It can be really frustrating to face off against your spouse in a divorce or custody hearing and watch as they put on a “nice-person mask” for the court. Your spouse may hurl curses at you over the slightest provocation and talk terribly about you in front of the kids but appear to be the model of propriety in front of the judge. (Even worse: You suspect the judge may be buying into the show.)
Should you attempt to record your spouse in their “natural state” so that you can prove to the judge that they’re putting on an act?
Not without an attorney’s advice. New York is considered a “one-party consent” state, meaning that you can electronically record conversations and events as long as one person present is aware that the recording is happening. However, that means that you have to be actually involved in the conversation. That means, for example, if you silently stand by and record your spouse telling the kids horrible things about your behavior or character, you could violate the law and end up charged with a crime.
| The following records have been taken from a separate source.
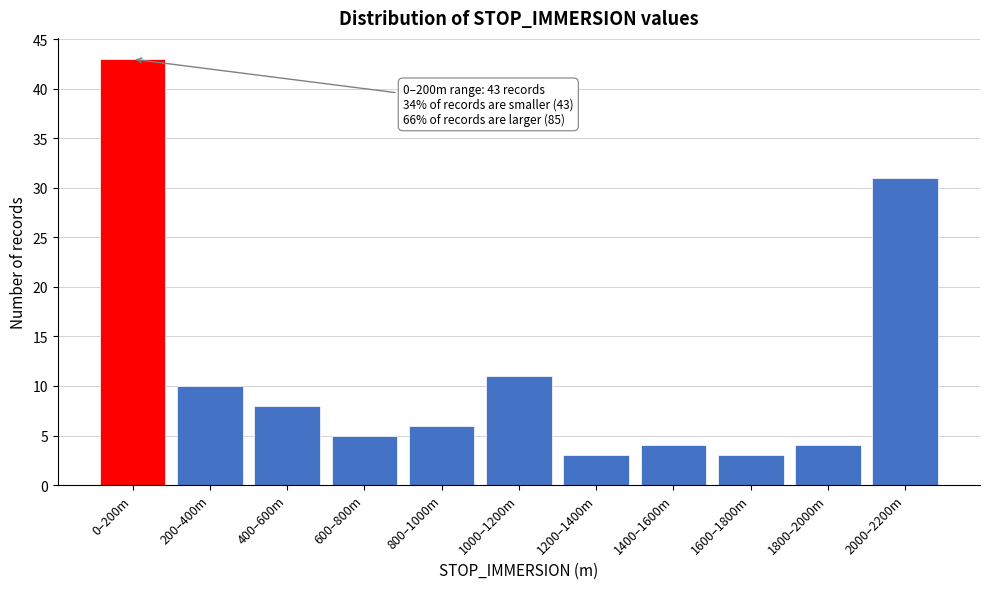

Reading right to left, what are all the values shown in this chart?

2000–2200m=31	1800–2000m=4	1600–1800m=3	1400–1600m=4	1200–1400m=3	1000–1200m=11	800–1000m=6	600–800m=5	400–600m=8	200–400m=10	0–200m=43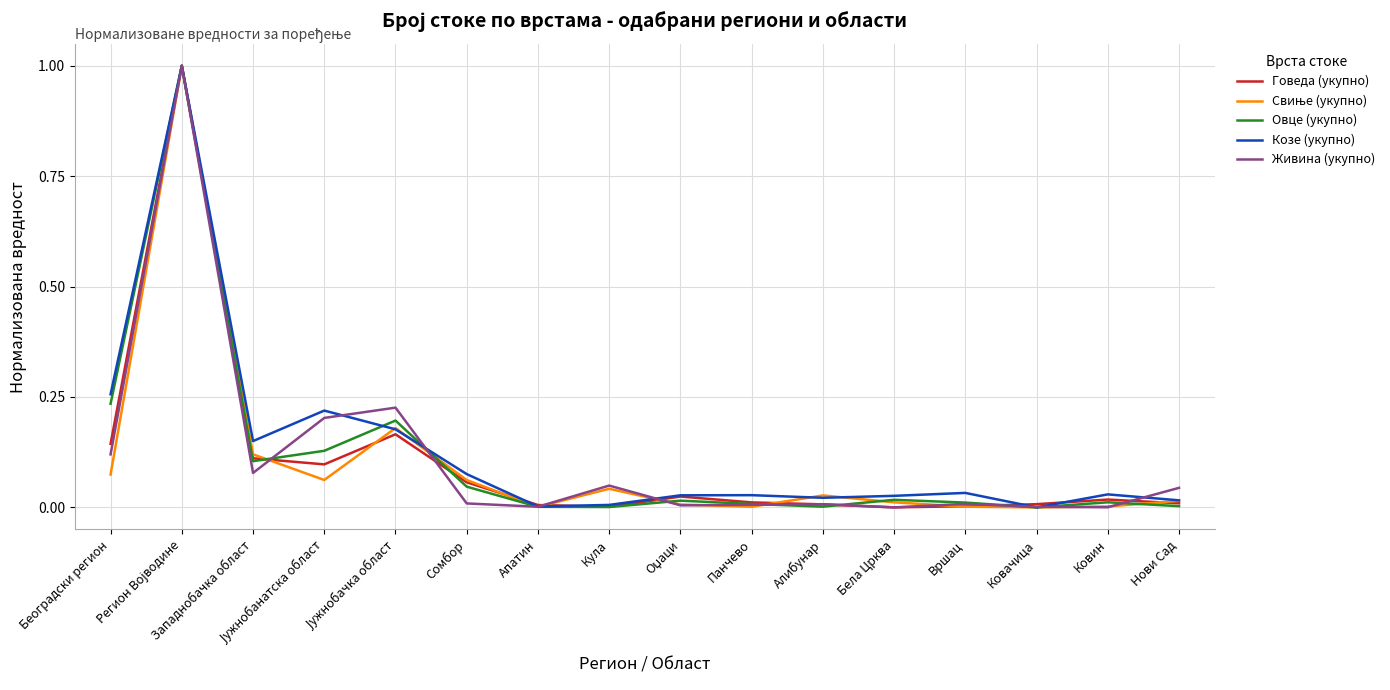

The value of Живина (укупно) at Западнобачка област is 0.1. True or false?

True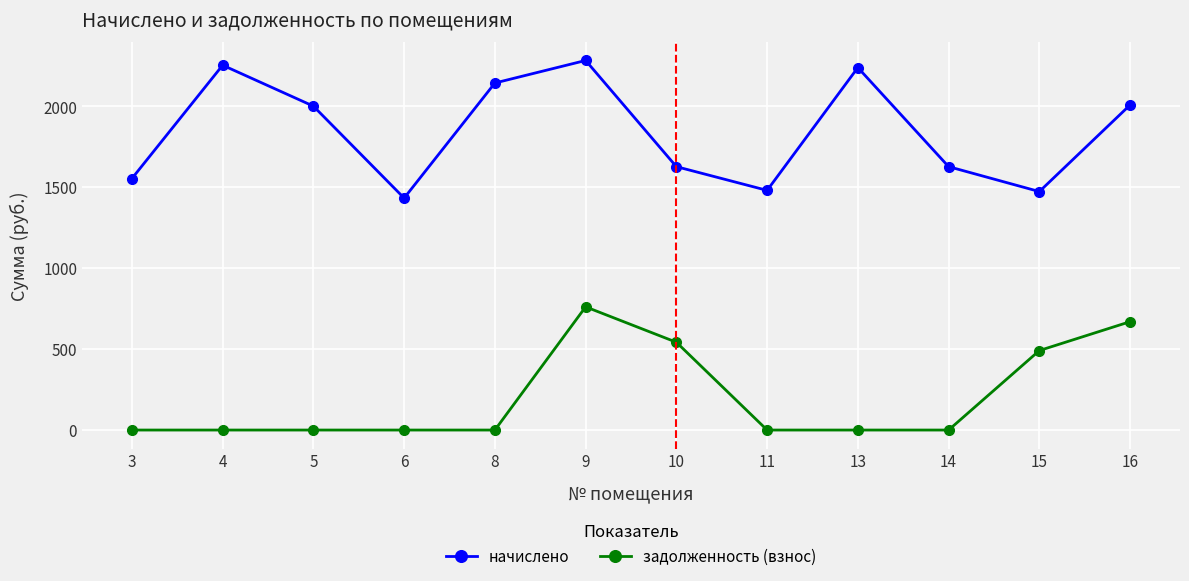

What is the maximum value shown in the chart?

2283.9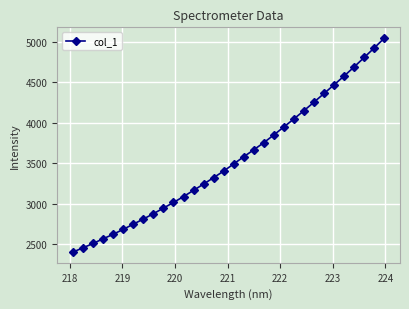

True or false: the data has more than 2 interior local peaks.

False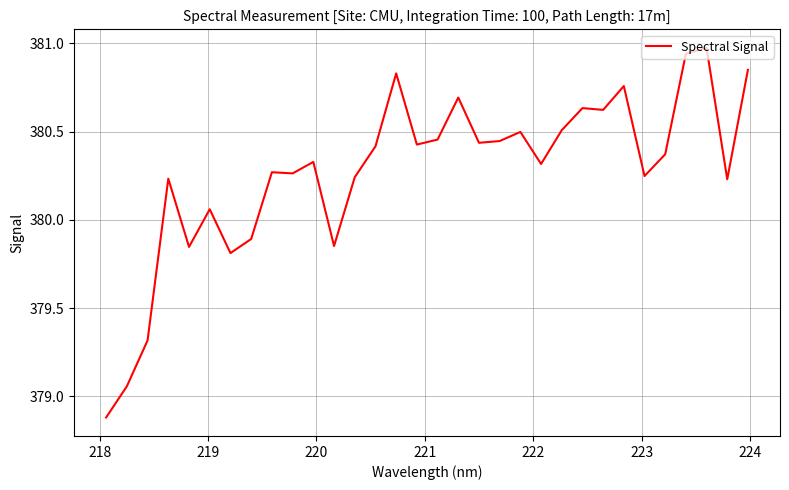

What is the minimum value shown in the chart?

378.9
Similarly, if you’re tempted to put tracking software on your spouse’s phone or laptop to capture their conversations over Messenger or text, you need to hold up. You could easily be accused of cyberstalking.
Every divorce is filled with aggravations, not the least of which is dealing with a spouse who can put on (and take off) a charming persona at the drop of a hat. There may be things that you can do to expose the duplicity and make your point with the court. Find out what your legal options really are in consultation with an attorney.